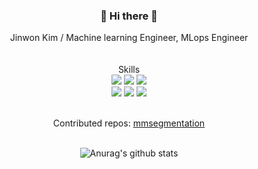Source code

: ### <div align="center">  👋 Hi there 👋

  <div align="center"> 
  Jinwon Kim / Machine learning Engineer, MLops Engineer
  <br/><br/><br/>
  Skills
  <br/>
  <img src="https://img.shields.io/badge/python-green?style=flat&logo=Python&logoColor=3776AB"/>
  <img src="https://img.shields.io/badge/PyTorch-blue?style=flat&logo=PyTorch&logoColor=EE4C2C"/>
  <img src="https://img.shields.io/badge/OpenCV-red?style=flat&logo=OpenCV&logoColor=5C3EE8"/>
  <br/> 
  <img src="https://img.shields.io/badge/Argo-green?style=flat&logo=Argo&logoColor=EF7B4D"/>
  <img src="https://img.shields.io/badge/Kubernetes-green?style=flat&logo=Kubernetes&logoColor=326CE5"/>
  <img src="https://img.shields.io/badge/Docker-green?style=flat&logo=Docker&logoColor=#2496ED"/>
  <br/><br/>

Contributed repos: [mmsegmentation](https://github.com/open-mmlab/mmsegmentation)
<br/><br/>
    
![Anurag's github stats](https://github-readme-stats.vercel.app/api?username=jinwonkim93&show_icons=true&theme=material-palenight)</div>

<!--
**jinwonkim93/jinwonkim93** is a ✨ _special_ ✨ repository because its `README.md` (this file) appears on your GitHub profile.

Here are some ideas to get you started:

- 🔭 I’m currently working on ...
- 🌱 I’m currently learning ...
- 👯 I’m looking to collaborate on ...
- 🤔 I’m looking for help with ...
- 💬 Ask me about ...
- 📫 How to reach me: ...
- 😄 Pronouns: ...
- ⚡ Fun fact: ...
-->
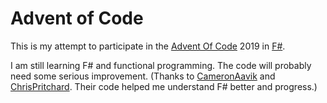 # Advent of Code

This is my attempt to participate in the [Advent Of Code](https://adventofcode.com/) 2019 in [F#](https://fsharp.org/).

I am still learning F# and functional programming. The code will probably need some serious improvement.
(Thanks to [CameronAavik](https://github.com/CameronAavik/AdventOfCode) and [ChrisPritchard](https://github.com/ChrisPritchard/AdventOfCode). Their code helped me understand F# better and progress.)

#### DESCRIPTION OF THE TASK
With the pictures left aside, write out all of the records above exactly.

#### RESULT
Source code

: ### <div align="center">  👋 Hi there 👋

  <div align="center"> 
  Jinwon Kim / Machine learning Engineer, MLops Engineer
  <br/><br/><br/>
  Skills
  <br/>
  <img src="https://img.shields.io/badge/python-green?style=flat&logo=Python&logoColor=3776AB"/>
  <img src="https://img.shields.io/badge/PyTorch-blue?style=flat&logo=PyTorch&logoColor=EE4C2C"/>
  <img src="https://img.shields.io/badge/OpenCV-red?style=flat&logo=OpenCV&logoColor=5C3EE8"/>
  <br/> 
  <img src="https://img.shields.io/badge/Argo-green?style=flat&logo=Argo&logoColor=EF7B4D"/>
  <img src="https://img.shields.io/badge/Kubernetes-green?style=flat&logo=Kubernetes&logoColor=326CE5"/>
  <img src="https://img.shields.io/badge/Docker-green?style=flat&logo=Docker&logoColor=#2496ED"/>
  <br/><br/>

Contributed repos: [mmsegmentation](https://github.com/open-mmlab/mmsegmentation)
<br/><br/>
    
![Anurag's github stats](https://github-readme-stats.vercel.app/api?username=jinwonkim93&show_icons=true&theme=material-palenight)</div>

<!--
**jinwonkim93/jinwonkim93** is a ✨ _special_ ✨ repository because its `README.md` (this file) appears on your GitHub profile.

Here are some ideas to get you started:

- 🔭 I’m currently working on ...
- 🌱 I’m currently learning ...
- 👯 I’m looking to collaborate on ...
- 🤔 I’m looking for help with ...
- 💬 Ask me about ...
- 📫 How to reach me: ...
- 😄 Pronouns: ...
- ⚡ Fun fact: ...
-->
 # Advent of Code

This is my attempt to participate in the [Advent Of Code](https://adventofcode.com/) 2019 in [F#](https://fsharp.org/).

I am still learning F# and functional programming. The code will probably need some serious improvement.
(Thanks to [CameronAavik](https://github.com/CameronAavik/AdventOfCode) and [ChrisPritchard](https://github.com/ChrisPritchard/AdventOfCode). Their code helped me understand F# better and progress.)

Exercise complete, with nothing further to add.